*** Extract to read ***

As Greece teetered closer to the precipice of government default, investors appeared to come to the conclusion on Monday that although the troubled country probably will receive help from Europe and avoid a sudden default, it will be forced to restructure its debt soon.

As the cost of insuring Greek debt continued to skyrocket on Monday, the euro wavered; U.S. markets modestly rose; and European markets modestly fell. As traders weighed the news of Europe's ultimatum to Greece to slash its budget by July 3 or risk defaulting -- just as Greece's political leadership faces a vote of no confidence tomorrow -- the markets ultimately wagered that even though Greece probably will not be able to pay back its investors in full, it probably will be able to avoid a sudden default that would pose an existential threat to the European Union.

"They [European leaders] do not want this grand experiment -- bringing together Europe into a single common market and single currency -- they do not want that to fail," said Nariman Behravesh, chief economist at IHS Global Insight. "That is the thing they are all trying to avoid, and they will."

"It's amazing how impending crisis can focus minds," Behravesh added. "There are ways out. It does not have to end in a meltdown. It doesn't. Europe is a rich region; they've got the money. The issue is the political part."

Mark Vitner, a senior economist at Wells Fargo, called the situation a game of chicken between the Greeks and the large European banks holding Greek debt. "It will come to whatever the ultimate deadline is; it always seems to," he said.

Some economists expressed less confidence in Greece's ability to pull itself away from the brink of default, which could threaten the American economic recovery.

Jay Bryson, a global economist at Wells Fargo, said that there is a "50/50" chance that Greece will pass its required austerity measures and restructure its debt in a less damaging way. If the country does not implement sufficient budget cuts, it will be forced to default within the next couple of months.

Bryson said that it makes sense for European leaders to force the issue now. "If these guys [Greek leaders] really truly are insolvent, you're probably better off restructuring the debt at this point than giving them even more money," he said.

Gary Burtless, an economist at the Brookings Institution, pointed to the very high cost of insuring Greek debt as a sign that investors fear that the government will not be able to pay its obligations back in full. "There's a very widespread fear in the market that these bonds are not going to be repaid on time and at the interest rate that is stated on the face of the bonds," Burtless said.

Scott MacDonald, head of research at Aladdin Capital LLC, said: "The market expects there to be a huge discount to Greek paper": an expectation that could become a self-fulfilling prophecy.

"You reach a stage where it becomes very, very difficult to climb back off the ledge, and I don't know if we can climb back off the ledge here," MacDonald said. "It depends on how they default."

***

◆ Work order A: Translate this sentence from the article on Greek debt into Spanish: "Europe is a rich region; they've got the money."

*** Input material ***

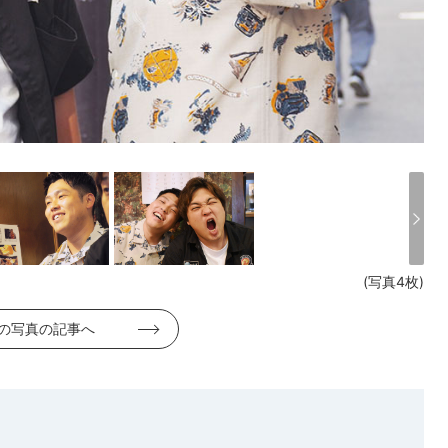
(写真4枚)
の写真の記事へ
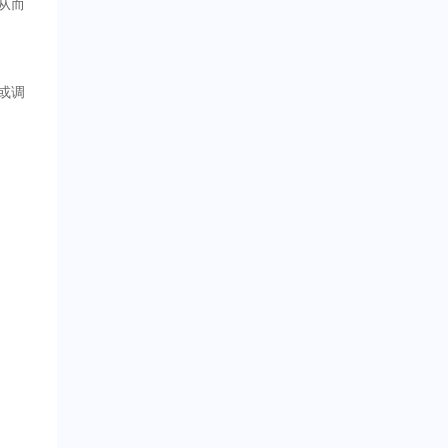
从而
或调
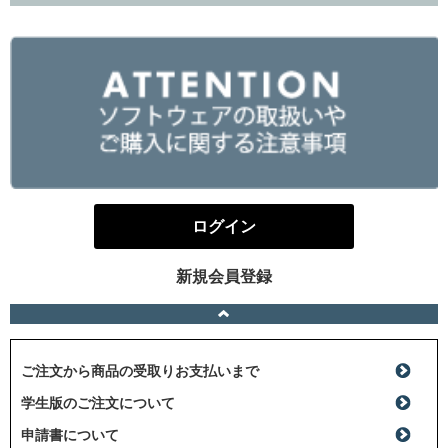
ログイン
新規会員登録
ご注文から商品の受取りお支払いまで
学生版のご注文について
申請書について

***

◆ Work order B: Copy out the Japanese and Chinese lines of the entries above, character for character and in their original order, leaving the pictures out.

◆ Response A: Europa es una región rica; tienen el dinero.

◆ Response B:
(写真4枚)
の写真の記事へ
从而
或调
ログイン
新規会員登録
ご注文から商品の受取りお支払いまで
学生版のご注文について
申請書について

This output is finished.